1995-96 was a period of further consolidation and development. The CORDIS databases and web services were fully integrated as the migration into the new Information Dissemination environment (IDS) was completed. On-line host access was integrated into Watch-CORDIS and added to the CD-ROM service, allowing users to work both on-line and off-line coherently. The R&D News service was enriched by adding Italian and Spanish, bringing the offer to five languages. The CORDIS-Focus publication was launched, providing readers with a paper edition of key R&D News articles in three languages - EN, FR & DE.

The first move to cover national R&D information was initiated by Ireland with the start of the EU presidency service. By the end of 1996, CORDIS had 24,000 registered users eager to browse through 152 000 database records and accessing the web pages some 300,000 times per month. A period of rapid growth in numbers of users had been initiated by the move onto the WWW.

===Late 90s===

In 1997, Italian and Spanish editions brought the CORDIS focus offer up to five languages. Ireland was succeeded by The Netherlands and Luxembourg as presidency countries and both published their presidency services on CORDIS. A new information monitoring service was launched - 'RAPIDUS - RAPId Delivery of Updates on Search-profiles'.

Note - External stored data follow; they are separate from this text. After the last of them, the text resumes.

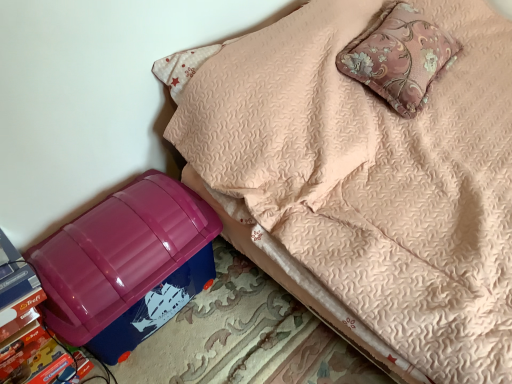
You are a GUI agent. You are given a task and a screenshot of the screen. Output one action in this format:
    pyautogui.click(x=<x>, y=<y>)
    Task: Click on the free space above glossy plastic storage box at lower left (from a real-world perspective)
    The height and width of the screenshot is (384, 512).
    Given the screenshot: What is the action you would take?
    pyautogui.click(x=91, y=236)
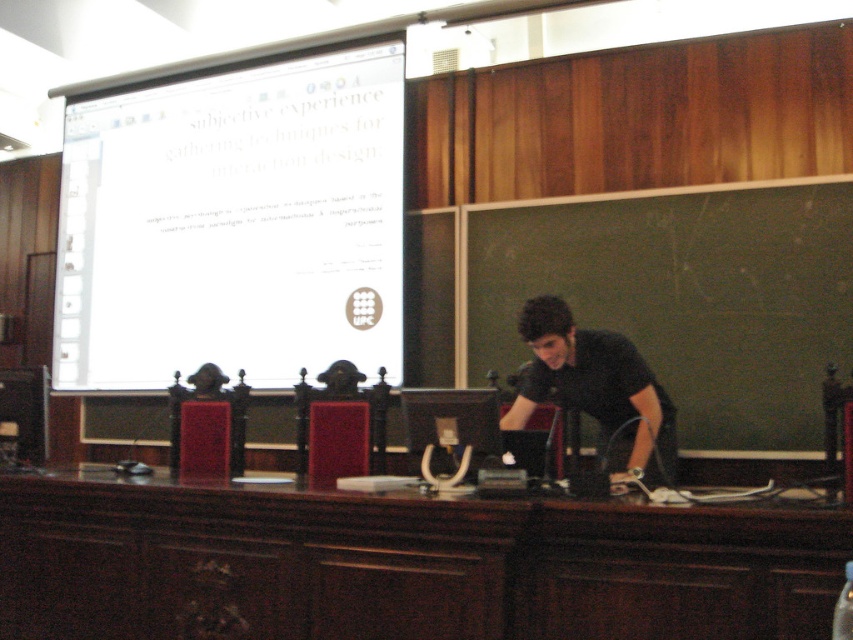
Question: Among these objects, which one is nearest to the camera?

Choices:
 (A) black matte shirt at center
 (B) green chalkboard at center

Answer: (A)

Question: Can you confirm if white glossy projection screen at upper center is positioned below green chalkboard at center?

Choices:
 (A) no
 (B) yes

Answer: (A)

Question: Which is nearer to the black matte shirt at center?

Choices:
 (A) dark wood table at center
 (B) green chalkboard at center
 (C) white glossy projection screen at upper center

Answer: (B)

Question: Is green chalkboard at center positioned in front of black matte shirt at center?

Choices:
 (A) no
 (B) yes

Answer: (A)

Question: Which point is closer to the camera?

Choices:
 (A) black matte shirt at center
 (B) dark wood table at center

Answer: (B)

Question: Is dark wood table at center behind white glossy projection screen at upper center?

Choices:
 (A) yes
 (B) no

Answer: (B)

A pilot project was launched to offer CORDIS as a host for national and regional web services. By the end of the year, user registration no longer seemed so relevant as some 53,000 identified users accessed over 800,000 Web pages per month and downloaded nearly 40,000 documents. It had become clear that CORDIS was no longer a tool reserved for specialists, the spectacular growth in use initiated in 1996 had continued.

In 1998–99, the development of CORDIS continued at a brisk pace. A tenth database was added - the R&D Document Library. The four successive EU presidency countries - UK, Austria, Germany and Finland - published their EU presidency services on CORDIS.

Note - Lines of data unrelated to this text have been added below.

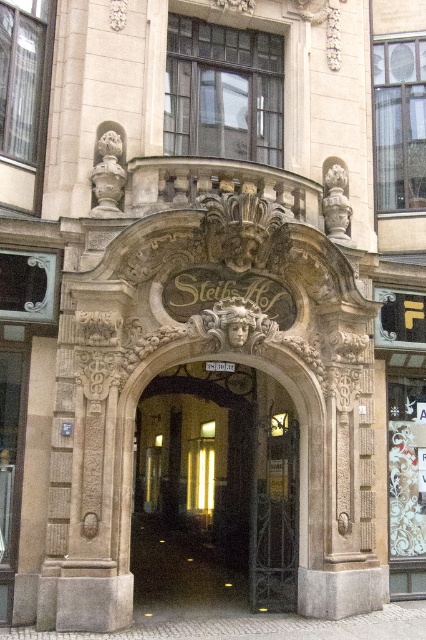
Who is more forward, (209, 468) or (201, 582)?

Point (201, 582)

Can you confirm if dark brown stone archway at center is positioned above matte glass door at center?

Incorrect, dark brown stone archway at center is not positioned above matte glass door at center.

The width and height of the screenshot is (426, 640). Find the location of `dark brown stone archway at center`. dark brown stone archway at center is located at coordinates (218, 480).

Locate an element on the screen. This screenshot has width=426, height=640. dark brown stone archway at center is located at coordinates (218, 480).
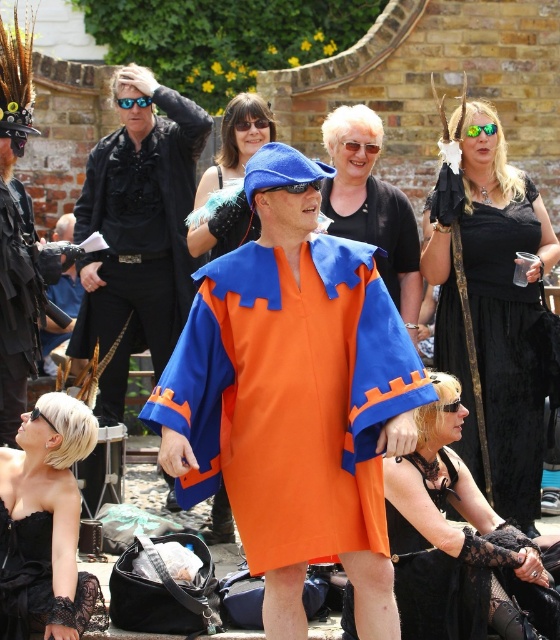
Question: Which point appears closest to the camera in this image?

Choices:
 (A) (500, 561)
 (B) (238, 125)
 (C) (410, 262)

Answer: (A)

Question: Is black velvet dress at center thinner than orange cotton robe at center?

Choices:
 (A) yes
 (B) no

Answer: (B)

Question: Does orange cotton robe at center appear on the right side of black plastic goggles at center?

Choices:
 (A) yes
 (B) no

Answer: (A)

Question: Does matte black robe at left appear on the left side of black plastic goggles at center?

Choices:
 (A) yes
 (B) no

Answer: (A)

Question: Which object appears farthest from the camera in this image?

Choices:
 (A) black plastic goggles at center
 (B) orange cotton robe at center

Answer: (B)

Question: Which object is closer to the camera taking this photo?

Choices:
 (A) black lace gloves at lower right
 (B) green reflective plastic goggles at upper center
 (C) blue plastic goggles at center
 (D) matte black dress at center

Answer: (D)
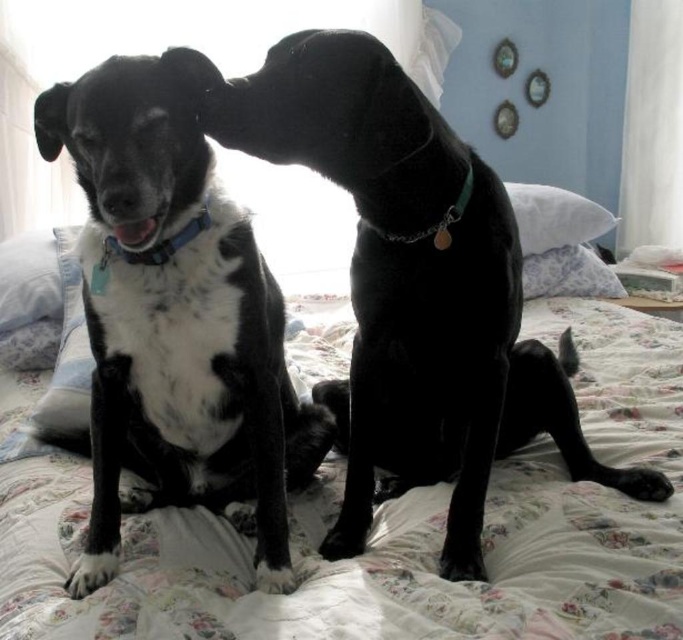
You are a veterinarian examining two dogs in a photo. The dogs are the black shiny dog at center and the white soft paw at lower left. Based on their sizes, which dog would require a larger dog bed?

The black shiny dog at center requires a larger dog bed because it has a larger size compared to the white soft paw at lower left.

You are standing in the bedroom and want to place a small gift exactly where the black shiny dog at center is sitting. What are the coordinates of the location where you should place the gift?

The coordinates of the black shiny dog at center are at point (393, 250), so you should place the gift there.

You are a photographer trying to capture a closeup of the black shiny dog at center and the white soft paw at lower left. Which one would appear larger in your photo?

The black shiny dog at center would appear larger in the photo because it is closer to the viewer than the white soft paw at lower left.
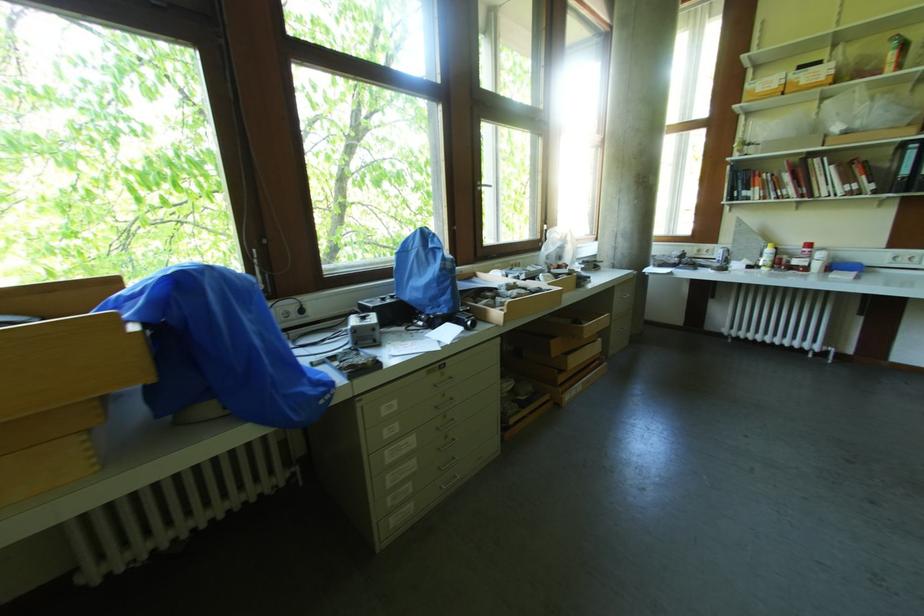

The new fifth R&D Framework Programme was officially launched in February 1999 and confirmed the role of CORDIS as the principal and official common information service for all EU R&D activities.

The Innovation/SMEs programme confirmed the financing of the CORDIS service and also enlarged its scope to cover innovation activities in general and innovation support services in particular. During 1999 there were 130 000 identified users, 300,000 document downloads and some 2.5 million user visits.

===Early 2000s===

- 2000: Portuguese and French Presidencies, PAXIS service, redesigned FP5 service, RTD beyond 2002 service

- 2001: Swedish and Belgium Presidencies, Business incubators service, first Innobarometer report and innovation scoreboard, SME Techweb and SME/innovation studies, candidate countries service, FP6 launch

- 2002: Spanish and Danish Presidencies, My CORDIS, CORDIS Express, FP6 & EoI service, official FP6 service and FP6 calls, redesigned CORDIS technology marketplace, CORDIS Wire, Stats: 5 million pages accesses per month, 56 million ‘hits’, 40,000 web pages, 230,000 users per month, 260,000 DB records

- 2003: Greek and Italian Presidencies, redesigned ERA service, FP6 glossary, new ICA search prototype, Science and Society service, IST Results integration, start of introduction of Integrated CORDIS Architecture

- 2004: Irish and Dutch Presidencies, new incubators service, redesigned nanotechnology service. IP and NoE guidance service, Technology platforms,

- 2005: Luxembourg and UK presidencies, New 34 Mbit/s line/ Géant link-up, Polish news service

==Status since 2005 ==

CORDIS's principal aims are stated as:

1. To facilitate participation in Community research activities.

2. To improve exploitation of research results, whilst focusing on sectors essential to Europe's competitiveness.

3. To promote the sharing of know-how in order to boost companies’ innovation capacities, in particular by publishing the results of EU-financed research conducted under successive framework programmes, and the espousal of new technologies by society.

CORDIS offers access to a wide range of information on EU research.